The rig failed on Monday, November 21, at around 1500 UTC in the southern Atlantic Ocean, about 2,150 nautical miles from Cape Town, South Africa. None of the crew was uninjured.

The team ha s recovered all three pieces of the mast and all sails from the water. The 70-foot racing boat is heading to the small island of Tristan da Cunha, less than 700 nautical miles away.

 “We’ve just withdrawn from the leg,” said skipper Ken Read. “We have [the mast] jury rigged. We have about 15 feet of mast left. We have our trysail and storm jib awkwardly set. We’re supplementing that with really low revs of the engine just to make forward progress.

“As you can imagine, there aren’t a lot of smiles right now, but one way to make it even worse would be to proclaim that there wasn’t a chance to make the next leg.
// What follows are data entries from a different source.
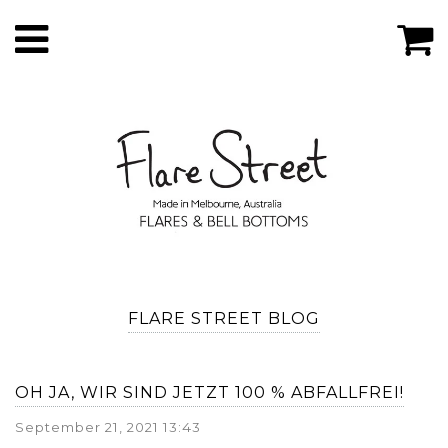
FLARE STREET BLOG
OH JA, WIR SIND JETZT 100 % ABFALLFREI!
September 21, 2021 13:43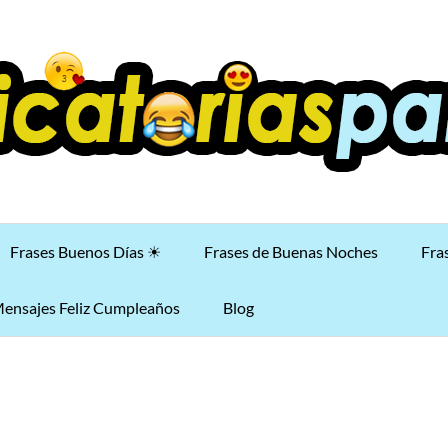
Frases Buenos Días ☀
Frases de Buenas Noches
Fra
ensajes Feliz Cumpleaños
Blog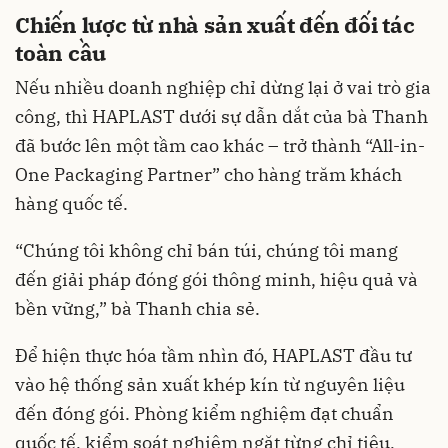
Chiến lược từ nhà sản xuất đến đối tác
toàn cầu
Nếu nhiều doanh nghiệp chỉ dừng lại ở vai trò gia
công, thì HAPLAST dưới sự dẫn dắt của bà Thanh
đã bước lên một tầm cao khác – trở thành “All-in-
One Packaging Partner” cho hàng trăm khách
hàng quốc tế.
“Chúng tôi không chỉ bán túi, chúng tôi mang
đến giải pháp đóng gói thông minh, hiệu quả và
bền vững,” bà Thanh chia sẻ.
Để hiện thực hóa tầm nhìn đó, HAPLAST đầu tư
vào hệ thống sản xuất khép kín từ nguyên liệu
đến đóng gói. Phòng kiểm nghiệm đạt chuẩn
quốc tế, kiểm soát nghiêm ngặt từng chỉ tiêu,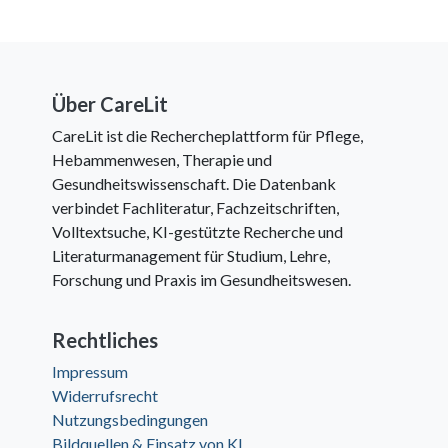
Über CareLit
CareLit ist die Rechercheplattform für Pflege,
Hebammenwesen, Therapie und
Gesundheitswissenschaft. Die Datenbank
verbindet Fachliteratur, Fachzeitschriften,
Volltextsuche, KI-gestützte Recherche und
Literaturmanagement für Studium, Lehre,
Forschung und Praxis im Gesundheitswesen.
Rechtliches
Impressum
Widerrufsrecht
Nutzungsbedingungen
Bildquellen & Einsatz von KI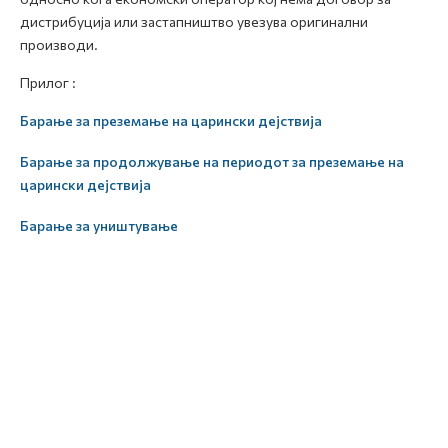
дистрибуција или застапништво увезува оригинални
производи.
Прилог :
Барање за преземање на царински дејствија
Барање за продолжување на периодот за преземање на
царински дејствија
Барање за уништување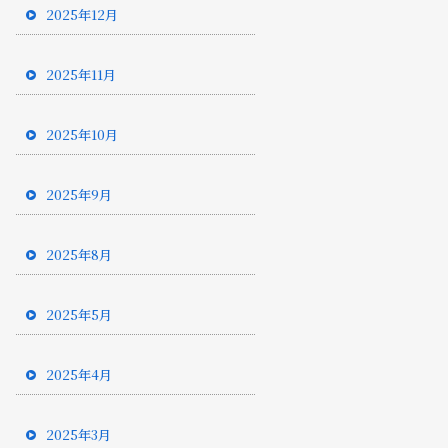
2025年12月
2025年11月
2025年10月
2025年9月
2025年8月
2025年5月
2025年4月
2025年3月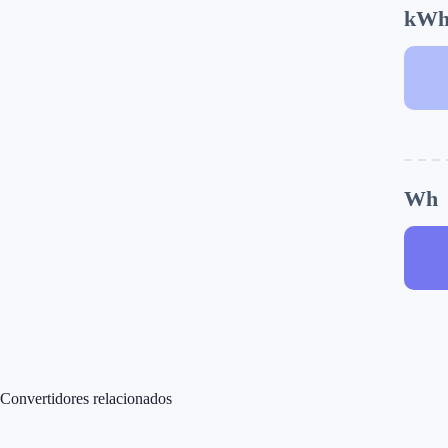
kW
Wh
Convertidores relacionados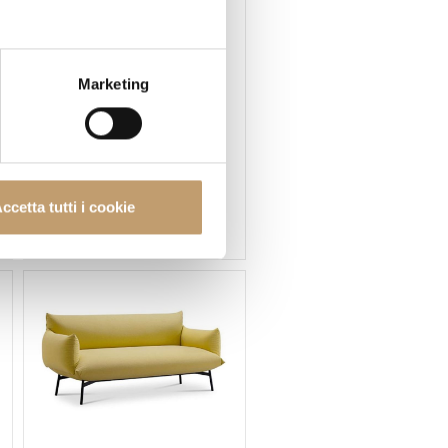
Marketing
Ligne Roset
ccetta tutti i cookie
Amédeé Sofa - Ligne Roset
Price on request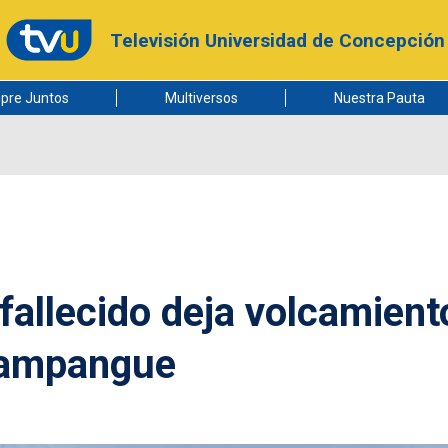
Televisión Universidad de Concepción
pre Juntos
Multiversos
Nuestra Pauta
fallecido deja volcamient
rampangue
“This is about earning points in this race. We think by sacrificing points on this first leg, it gives us a chance to actually earn points for the second leg and the In-Port Race. So, that’s our goal.

“We have all of our shore team, and, of course , Volvo all trying to sort it out right now, giving us the help that we need to get to Cape Town in order to make repairs and be ready for the next leg.”

Puma’s mast broke when she was in second position trailing race leader Team Telefónica by just 31nm in the Leg 1 race from Alicante, Spain, to Cape Town. The cause of the dismasting is not known at this stage. Volvo Ocean Race control is in constant contact with the team to establish the full extent of the damage and ensure the crew is given full support to enable them to deal with the situation.

That leaves the two Spanish boats, Telefonica and the New Zealand-managed Camper, in first and second with the French entry Groupama trying the catch but, assuming no major damage there, now in a podium position at the end of the 6,500-mile leg from Alicante to Cape Town.